Ekonomi Kelembagaan dan Sistem Ekonomi

Kelembagaan Kapitalisme dan Sosialisme

Kapitalisme dianggap sebagai penemuan luar biasa dalam sejarah umat manuasia Bahkan kapitalisme industrial dipandang sebagai transformasi terbesar yang pernah ada di dunia ini. Sistem ekonomi kapitalis sendiri tegak oleh beberapa pilar dasar yang melatarinya. Setidaknya, wajah kapitalisme bisa dilukis dalam empat sketsa berikut. Pertama, kegiatan ekonomi dalam sistem kapitalis digerakkan dan dikoordinasi oleh pasar (bebas) dengan instrumen harga sebagai penanda (sinyal). Kedua, setiap individu memiliki kebebasan untuk mempunyai hak kepemilikan (property rights) sebagai dasar melakukan transaksi (exchange). Oleh karena itu, salah satu fungsi terpenting dari kapitalisme adalah menawarkan dan melindungi hak kepemilikan swasta (private property rights). Ketiga, kegiatan ekonomi dipisahkan oleh tiga pemilik faktor produksi, yakni pemodal (capital), tenaga kerja (labor), dan pemilik lahan (land). Keempat, tidak ada halangan bagi pelaku ekonomi untuk masuk dan keluar pasar (free entry and exit barriers). Bahkan, akibat peran pasar yang dominan, kapitalisme sendiri sering disinonimkan sebagai ekonomi pasar. Dalam posisi seperti ini, peran negara tidak lebih sebagai fasilitator kegiatan ekonomi. Atau, lebih spesisifik lagi, negara diperlukan kehadirannya apabila terjadi kegagalan pasar (market failures), baik karena ekternalitas maupun keperluan munculnya barang publik. Sedangkan dalam kasus public good, negara bisa masuk untuk memperkuat fungsi pasar, seperti pembuatan sarana transportasi, listrik, dan telekomunikasi.

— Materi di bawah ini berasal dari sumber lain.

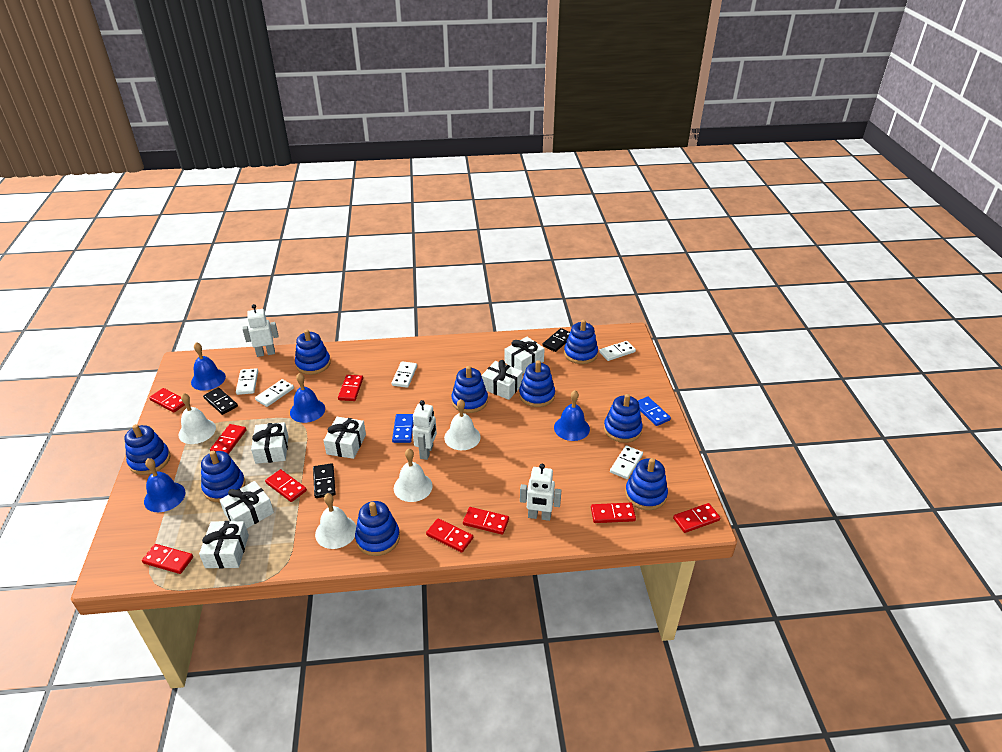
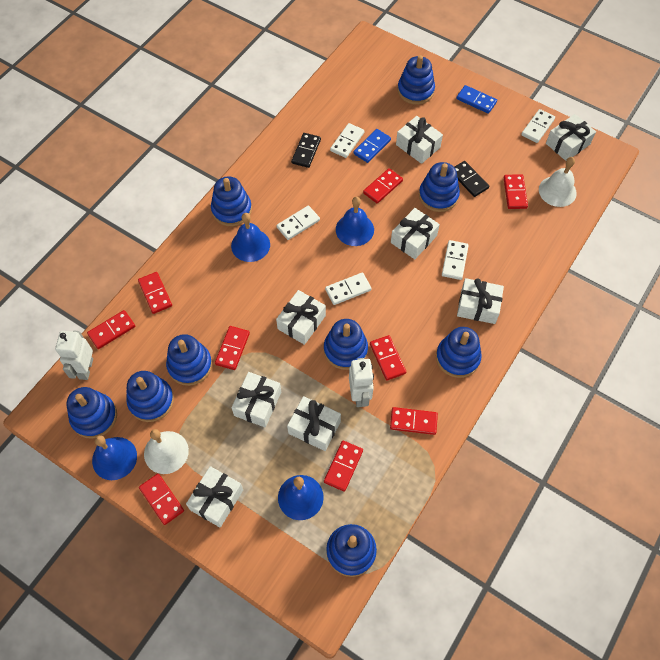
black domino: [203,387,238,415] [313,463,336,498] [543,328,570,352] = 3 -> [291,133,321,168] [455,161,489,197] = 2
white bell: [178,393,216,444] [315,493,356,549] [394,448,433,502] [444,399,481,450] = 4 -> [144,429,189,474] [539,157,577,207] = 2
white gift: [199,521,249,568] [220,481,274,528] [251,422,288,464] [323,417,366,459] [481,360,523,400] [504,337,545,374] = 6 -> [186,466,243,527] [231,372,281,427] [276,290,326,345] [287,396,341,451] [391,208,440,259] [396,116,443,164] [457,278,504,324] [546,114,596,161] = 8
white robot: [242,304,279,357] [412,400,437,460] [520,464,561,521] = 3 -> [55,331,93,380] [349,358,374,407] = 2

Selanjutnya, yang tidak kalah penting adalah pemisahan kegiatan ekonomi dalam tiga pelaku, yakni pemilik modal, tenaga kerja, dan pemilik lahan. Meskipun relasi antara ketiga pelaku ini dianggap sangat tidak adil oleh ekonom kiri (marxian economist), namun faktanya pembagian kerja itu telah mendonorkan pertumbuhan ekonomi dan tingkat kompetisi yang tinggi di negara-negara kapitalis. Pada level makro, pemisahan pemilik faktor produksi tersebut menjadi alasan munculnya segregasi hubungan ekonomi yang efisien melalui spesialisasi. Pemilik modal menyiapkan sepenuhnya kebutuhan material (alat produksi) sehingga proses produksi bisa berlangsung, tenaga kerja memberikan kemampuan/keterampilan maksimal agar diperoleh output yang bermutu, dan pemilik lahan memberikan jaminan tempat bagi kegiatan produksi. Akibat penekanannya terhadap aspek produksi tersebut (dan bukan konsumsi). Karl Marx mendefinisikan kapitalisme sebagai cara produksi. Pada level mikro, pemisahan pelaku ekonomi secara otomatis menyebabkan berjalan mekanisme check and balances. Dalam praktiknya, di tingkat korporasi, pemilik modal, tenaga kerja, dan pemilik lahan mempunyai otoritas masing-maisng (seberapa pun terbatasnya) untuk menjalin kerjasama maupun pengawasan. Inilah yang menjadi dasar tenaga kerja diperbolehkan mebuat serikat kerja sebagai wadah untuk memperjuangkan kepentingannya, khusunya berhadapan dengan emilik modal.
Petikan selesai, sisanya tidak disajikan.